What you have to do -
Copy every one of the following items line for line, with no changes.

-- start of Available data --

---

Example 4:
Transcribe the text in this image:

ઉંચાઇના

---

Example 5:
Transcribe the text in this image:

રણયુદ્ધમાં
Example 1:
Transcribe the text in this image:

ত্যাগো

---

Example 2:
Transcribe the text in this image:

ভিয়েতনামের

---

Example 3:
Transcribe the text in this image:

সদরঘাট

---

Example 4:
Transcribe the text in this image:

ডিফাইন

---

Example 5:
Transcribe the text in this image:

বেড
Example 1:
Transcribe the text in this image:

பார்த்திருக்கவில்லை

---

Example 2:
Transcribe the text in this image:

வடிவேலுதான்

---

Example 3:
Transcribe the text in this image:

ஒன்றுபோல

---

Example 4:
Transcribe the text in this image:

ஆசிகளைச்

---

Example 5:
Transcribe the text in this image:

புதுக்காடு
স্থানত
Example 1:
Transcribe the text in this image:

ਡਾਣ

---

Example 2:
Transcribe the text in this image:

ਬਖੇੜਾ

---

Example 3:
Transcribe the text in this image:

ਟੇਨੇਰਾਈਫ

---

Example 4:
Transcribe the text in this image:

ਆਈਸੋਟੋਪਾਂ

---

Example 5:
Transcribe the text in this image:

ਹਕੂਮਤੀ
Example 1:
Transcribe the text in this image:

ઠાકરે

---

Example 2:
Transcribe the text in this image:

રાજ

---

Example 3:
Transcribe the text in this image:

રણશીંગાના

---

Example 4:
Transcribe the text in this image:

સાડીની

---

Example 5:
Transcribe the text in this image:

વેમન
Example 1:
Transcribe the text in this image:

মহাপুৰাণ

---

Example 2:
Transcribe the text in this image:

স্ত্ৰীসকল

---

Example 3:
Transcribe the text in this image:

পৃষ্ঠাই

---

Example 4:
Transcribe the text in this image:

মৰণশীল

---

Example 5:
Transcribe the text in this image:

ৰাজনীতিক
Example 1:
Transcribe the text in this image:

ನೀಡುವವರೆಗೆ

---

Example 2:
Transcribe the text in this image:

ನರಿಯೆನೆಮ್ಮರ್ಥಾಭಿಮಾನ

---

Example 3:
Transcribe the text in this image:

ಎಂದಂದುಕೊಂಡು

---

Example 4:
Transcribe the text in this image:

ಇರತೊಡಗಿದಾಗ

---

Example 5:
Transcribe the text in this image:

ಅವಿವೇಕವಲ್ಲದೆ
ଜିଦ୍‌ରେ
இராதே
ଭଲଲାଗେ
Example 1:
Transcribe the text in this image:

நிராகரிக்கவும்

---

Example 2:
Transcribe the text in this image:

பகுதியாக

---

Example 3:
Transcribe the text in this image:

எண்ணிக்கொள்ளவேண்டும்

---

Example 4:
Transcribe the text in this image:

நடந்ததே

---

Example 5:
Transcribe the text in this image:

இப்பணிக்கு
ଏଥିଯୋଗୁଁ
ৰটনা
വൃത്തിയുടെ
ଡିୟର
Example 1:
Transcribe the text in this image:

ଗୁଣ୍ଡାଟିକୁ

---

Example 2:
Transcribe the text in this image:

-- end of Available data --

Correct answer -
---

Example 4:
Transcribe the text in this image:

ઉંચાઇના

---

Example 5:
Transcribe the text in this image:

રણયુદ્ધમાં
Example 1:
Transcribe the text in this image:

ত্যাগো

---

Example 2:
Transcribe the text in this image:

ভিয়েতনামের

---

Example 3:
Transcribe the text in this image:

সদরঘাট

---

Example 4:
Transcribe the text in this image:

ডিফাইন

---

Example 5:
Transcribe the text in this image:

বেড
Example 1:
Transcribe the text in this image:

பார்த்திருக்கவில்லை

---

Example 2:
Transcribe the text in this image:

வடிவேலுதான்

---

Example 3:
Transcribe the text in this image:

ஒன்றுபோல

---

Example 4:
Transcribe the text in this image:

ஆசிகளைச்

---

Example 5:
Transcribe the text in this image:

புதுக்காடு
স্থানত
Example 1:
Transcribe the text in this image:

ਡਾਣ

---

Example 2:
Transcribe the text in this image:

ਬਖੇੜਾ

---

Example 3:
Transcribe the text in this image:

ਟੇਨੇਰਾਈਫ

---

Example 4:
Transcribe the text in this image:

ਆਈਸੋਟੋਪਾਂ

---

Example 5:
Transcribe the text in this image:

ਹਕੂਮਤੀ
Example 1:
Transcribe the text in this image:

ઠાકરે

---

Example 2:
Transcribe the text in this image:

રાજ

---

Example 3:
Transcribe the text in this image:

રણશીંગાના

---

Example 4:
Transcribe the text in this image:

સાડીની

---

Example 5:
Transcribe the text in this image:

વેમન
Example 1:
Transcribe the text in this image:

মহাপুৰাণ

---

Example 2:
Transcribe the text in this image:

স্ত্ৰীসকল

---

Example 3:
Transcribe the text in this image:

পৃষ্ঠাই

---

Example 4:
Transcribe the text in this image:

মৰণশীল

---

Example 5:
Transcribe the text in this image:

ৰাজনীতিক
Example 1:
Transcribe the text in this image:

ನೀಡುವವರೆಗೆ

---

Example 2:
Transcribe the text in this image:

ನರಿಯೆನೆಮ್ಮರ್ಥಾಭಿಮಾನ

---

Example 3:
Transcribe the text in this image:

ಎಂದಂದುಕೊಂಡು

---

Example 4:
Transcribe the text in this image:

ಇರತೊಡಗಿದಾಗ

---

Example 5:
Transcribe the text in this image:

ಅವಿವೇಕವಲ್ಲದೆ
ଜିଦ୍‌ରେ
இராதே
ଭଲଲାଗେ
Example 1:
Transcribe the text in this image:

நிராகரிக்கவும்

---

Example 2:
Transcribe the text in this image:

பகுதியாக

---

Example 3:
Transcribe the text in this image:

எண்ணிக்கொள்ளவேண்டும்

---

Example 4:
Transcribe the text in this image:

நடந்ததே

---

Example 5:
Transcribe the text in this image:

இப்பணிக்கு
ଏଥିଯୋଗୁଁ
ৰটনা
വൃത്തിയുടെ
ଡିୟର
Example 1:
Transcribe the text in this image:

ଗୁଣ୍ଡାଟିକୁ

---

Example 2:
Transcribe the text in this image:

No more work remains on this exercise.